Qualcomm and the Importance of Communications IP Leadership

The west has held IP leadership in the technology space since the age of the mainframe. In hostile times, that has provided advantages in targeting, secure communications, and significant advantages in manufacturing capacity. Until recently, the West’s dominance has been challenged in some areas like consumer electronics which Japan took over, and automotive where Asia has been steadily eclipsing the West. Particularly troubling has been the erosion of manufacturing capacity which is currently contributing significantly to the shortages caused by the pandemic and Russia/Ukraine conflict. 

But with the latest technological move to the cloud, which again puts communications technologies on the critical path, China is moving aggressively to own the related standards and to use its authoritarian government to eventually dominate communications technology. Right now, 5G is secure thanks to Qualcomm but, unless something changes, 6G could be owned by China, creating potentially massive security and communications problems for the West and particularly the U.S. 

China’s government understands better than most Western governments that communications technology, or more accurately the control over it, could well define future battlefields regardless of whether the battles are fought with weapons or through the control and monitoring of communications. 

The West and particularly the U.S. are falling behind China

As we have moved between the distinct phases of development in the technology market, interest and focus have shifted rather significantly. Initially, it was all about the mainframe. Everything was a service. Thanks to IBM, the west dominated with both hardware and software supplying significant advantages in terms of education and efficiency. Then we moved to PC computing, and while manufacturing moved mostly to Asia, the West held the IP. The next move was to the cloud. While that march was led by companies like Google and Yahoo from the West, Eastern powerhouses like Tencent and Alibaba have risen to be comparable. 

As a result of this rise in power, China can credibly argue they are near parity with the U.S. in terms of cloud technology and, on the communications side, Huawei, with its focus on end-to-end solutions and low-cost cellular tower technology, has become a significant threat to U.S. sales and IP dominance. And China is not exactly the poster child partner for any Western company given its support for Russia’s invasion of Ukraine and a ramp up of its plan to invade Taiwan. 

As a result, it has never been more critical that the West, and particularly the U.S., assure that no hostile government gains control over the standards for any widespread communications technology. 

Qualcomm’s critical role

Qualcomm is a unique company in that it is more focused on licensing its technology than selling products based on it. Most companies, particularly companies focused on hardware, are not known for licensing and, if they do, they are not particularly good at it. 

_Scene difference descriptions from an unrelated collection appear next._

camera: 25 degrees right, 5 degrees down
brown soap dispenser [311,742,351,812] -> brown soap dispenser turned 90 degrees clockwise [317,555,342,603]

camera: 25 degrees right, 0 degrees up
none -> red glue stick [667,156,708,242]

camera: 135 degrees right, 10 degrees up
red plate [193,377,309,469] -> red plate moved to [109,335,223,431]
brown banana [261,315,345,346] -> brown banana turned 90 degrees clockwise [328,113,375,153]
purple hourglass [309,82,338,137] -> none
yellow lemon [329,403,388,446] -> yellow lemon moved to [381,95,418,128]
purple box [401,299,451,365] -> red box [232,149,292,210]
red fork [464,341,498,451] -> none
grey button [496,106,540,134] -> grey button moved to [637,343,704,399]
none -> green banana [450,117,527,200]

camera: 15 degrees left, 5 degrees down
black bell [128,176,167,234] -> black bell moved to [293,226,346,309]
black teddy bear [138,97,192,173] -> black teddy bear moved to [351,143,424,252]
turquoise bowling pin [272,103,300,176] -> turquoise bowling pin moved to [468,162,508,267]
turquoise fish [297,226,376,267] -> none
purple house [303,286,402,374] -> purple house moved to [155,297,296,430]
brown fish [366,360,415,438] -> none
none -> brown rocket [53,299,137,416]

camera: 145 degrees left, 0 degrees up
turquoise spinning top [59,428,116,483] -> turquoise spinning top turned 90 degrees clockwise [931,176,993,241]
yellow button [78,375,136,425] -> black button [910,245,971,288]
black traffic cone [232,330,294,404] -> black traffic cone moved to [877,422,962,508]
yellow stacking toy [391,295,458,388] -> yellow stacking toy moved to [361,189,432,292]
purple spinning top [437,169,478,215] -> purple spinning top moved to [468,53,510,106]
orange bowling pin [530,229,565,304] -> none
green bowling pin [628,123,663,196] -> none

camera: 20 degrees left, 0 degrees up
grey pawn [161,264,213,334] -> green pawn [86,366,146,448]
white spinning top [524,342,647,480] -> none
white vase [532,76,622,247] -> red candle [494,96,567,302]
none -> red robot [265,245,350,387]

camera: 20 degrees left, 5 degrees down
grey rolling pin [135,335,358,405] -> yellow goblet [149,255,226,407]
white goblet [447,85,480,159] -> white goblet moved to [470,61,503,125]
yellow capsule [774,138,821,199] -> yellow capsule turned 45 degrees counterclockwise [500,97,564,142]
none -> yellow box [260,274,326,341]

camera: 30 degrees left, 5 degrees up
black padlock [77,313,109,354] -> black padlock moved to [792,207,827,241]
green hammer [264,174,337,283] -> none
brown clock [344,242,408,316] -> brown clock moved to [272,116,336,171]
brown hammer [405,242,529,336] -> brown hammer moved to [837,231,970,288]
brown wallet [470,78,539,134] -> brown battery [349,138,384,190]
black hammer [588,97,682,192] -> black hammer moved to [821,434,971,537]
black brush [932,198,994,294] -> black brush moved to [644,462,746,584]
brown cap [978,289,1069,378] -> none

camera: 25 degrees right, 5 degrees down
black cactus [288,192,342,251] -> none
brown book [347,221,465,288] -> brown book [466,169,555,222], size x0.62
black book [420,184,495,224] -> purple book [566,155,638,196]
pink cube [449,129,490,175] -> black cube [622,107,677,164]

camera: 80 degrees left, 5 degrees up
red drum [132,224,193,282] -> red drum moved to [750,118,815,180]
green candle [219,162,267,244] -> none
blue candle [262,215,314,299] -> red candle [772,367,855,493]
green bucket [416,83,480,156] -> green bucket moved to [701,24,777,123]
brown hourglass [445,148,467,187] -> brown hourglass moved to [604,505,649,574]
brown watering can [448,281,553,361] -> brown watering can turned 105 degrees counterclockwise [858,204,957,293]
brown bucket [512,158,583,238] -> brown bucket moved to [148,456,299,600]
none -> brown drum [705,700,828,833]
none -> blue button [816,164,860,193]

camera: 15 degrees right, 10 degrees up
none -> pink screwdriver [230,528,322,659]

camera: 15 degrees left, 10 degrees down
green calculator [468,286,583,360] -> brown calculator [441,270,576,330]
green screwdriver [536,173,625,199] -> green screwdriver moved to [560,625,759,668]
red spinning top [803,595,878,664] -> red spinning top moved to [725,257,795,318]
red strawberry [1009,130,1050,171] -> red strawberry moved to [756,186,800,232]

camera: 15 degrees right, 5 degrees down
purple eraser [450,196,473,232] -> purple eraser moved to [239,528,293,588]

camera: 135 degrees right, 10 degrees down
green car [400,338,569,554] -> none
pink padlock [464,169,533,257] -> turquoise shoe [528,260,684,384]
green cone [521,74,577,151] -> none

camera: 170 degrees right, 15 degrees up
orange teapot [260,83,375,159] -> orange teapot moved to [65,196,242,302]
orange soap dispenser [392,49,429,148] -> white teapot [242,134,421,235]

Licensing is a core competence of Qualcomm’s model, and, by licensing, Qualcomm enables smaller companies all over the world to better compete with large companies like Apple that remain focused on their own proprietary models. This is one of the reasons why Apple tried to cripple Qualcomm a few years back. If Apple could have crippled or killed Qualcomm, it could have wiped out many of Qualcomm’s licensees removing much of the competition Apple currently faces in the market. But at least Apple is a Western company. What if the attack had been from an Eastern company or government and Qualcomm had been unable to defend? Then the West would be looking at a dire situation where the company, and country, that prevailed was potentially able to monitor and change communications globally. 

Wrapping up: The war we are not talking about

This is the war we aren’t talking about, the one that is increasingly shifting from 5G to 6G and could represent, if lost, a massive shift in influence and power from the U.S. to China and put the world at a higher risk of not only enabling another war but stacking the deck so the West has a massively increased chance of losing.  

China’s government clearly understands the risks and rewards of these moves, but the U.S. and West appear distracted. This distraction increasingly assures a future where China could build on its manufacturing dominance by gaining IP leadership as well, putting the U.S. and the West on their back foot and vulnerable to Chinese aggression. This would not only help assure China’s victory in a conflict but embolden the country to start that conflict.

In short, not only is Qualcomm critical to assuring the security of the world’s communications, but it may also be critical to preventing the next global conflict.